Member of the Chamber of Deputies
- In office 1 March 1939 – 7 November 1939
- Preceded by: Pedro Enrique Alfonso
- Constituency: 4th Departmental Grouping

Personal details
- Born: 1 December 1875 La Serena, Chile
- Died: 7 November 1939 (aged 63) Chile
- Party: Radical Party of Chile
- Profession: Engineer, farmer

= Federico Alfonso Muñoz =

Chilean politician

Federico Alfonso Muñoz was a Chilean engineer, farmer and Radical Party politician who served as a deputy of the Republic during the late 1930s.

== Biography ==
Alfonso Muñoz was born in La Serena on 1 December 1875, the son of Antonio Alfonso Cavada and Jacoba Muñoz Cristi.

He married in Ovalle on 2 January 1901 to Adriana Tirado Aldunate; the couple had six children.

He studied at the Liceo of La Serena and at the University of Chile, graduating in 1899.
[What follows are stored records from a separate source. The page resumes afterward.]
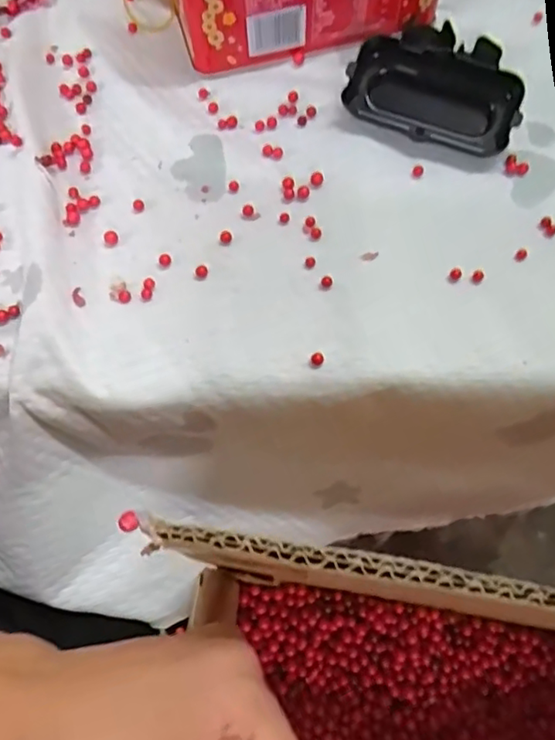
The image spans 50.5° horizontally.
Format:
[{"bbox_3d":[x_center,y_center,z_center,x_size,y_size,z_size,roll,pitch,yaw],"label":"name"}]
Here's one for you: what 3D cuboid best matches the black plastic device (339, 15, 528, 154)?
[{"bbox_3d":[0.104,-0.185,0.385,0.107,0.038,0.053,20,69,11],"label":"black plastic device"}]

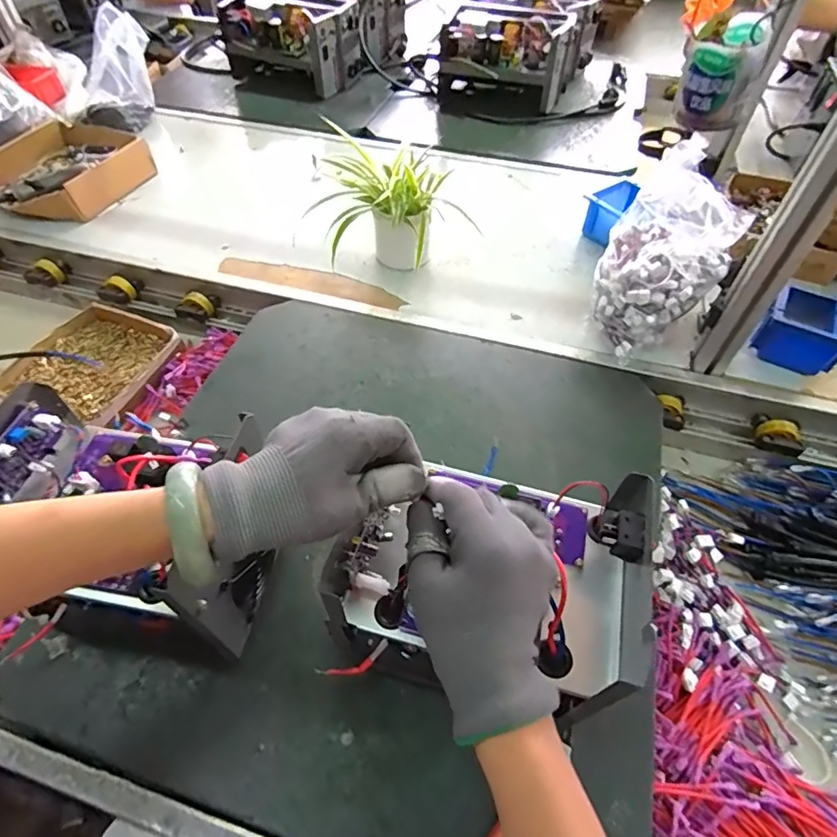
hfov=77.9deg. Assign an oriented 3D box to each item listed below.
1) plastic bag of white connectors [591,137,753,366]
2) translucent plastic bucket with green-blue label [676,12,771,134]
[{"bbox_3d":[0.325,-0.208,0.702,0.152,0.202,0.178,30,59,21],"label":"plastic bag of white connectors"},{"bbox_3d":[0.262,-0.301,0.454,0.063,0.072,0.059,17,54,12],"label":"translucent plastic bucket with green-blue label"}]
He began his professional career in the Directorate of Public Works and in the railways, participating in studies and construction projects throughout the province of Coquimbo until 1903. Among his works was the construction of the Camarico Canal, intended to irrigate the surrounding area. He later devoted himself to agriculture, owning several properties in Camarico, in the commune of Punitaqui, Department of Ovalle.

== Political career ==
A member of the Radical Party of Chile, Alfonso Muñoz held several senior positions within the party, including long-time president of the Radical Assembly and vice president of the Provincial Radical Board.

He served as governor and mayor of Ovalle, and as mayor of the municipality of Punitaqui.

In 1939, he was appointed deputy for the 4th Departmental Grouping (La Serena, Coquimbo, Elqui, Ovalle and Illapel), replacing Pedro Enrique Alfonso, who had assumed a ministerial post. He took the oath of office on 1 March 1939.

During his parliamentary service, he acted as a substitute member of the Standing Committee on Roads and Public Works. His term was cut short by his death later that year.

== Other activities ==
He was president of the Association of Canal Owners, president of the Camarico Canal Association, and president of the Boy Scouts. He was also a member of several regional social organizations.

== Death ==
Federico Alfonso Muñoz died on 7 November 1939, while still in office as deputy.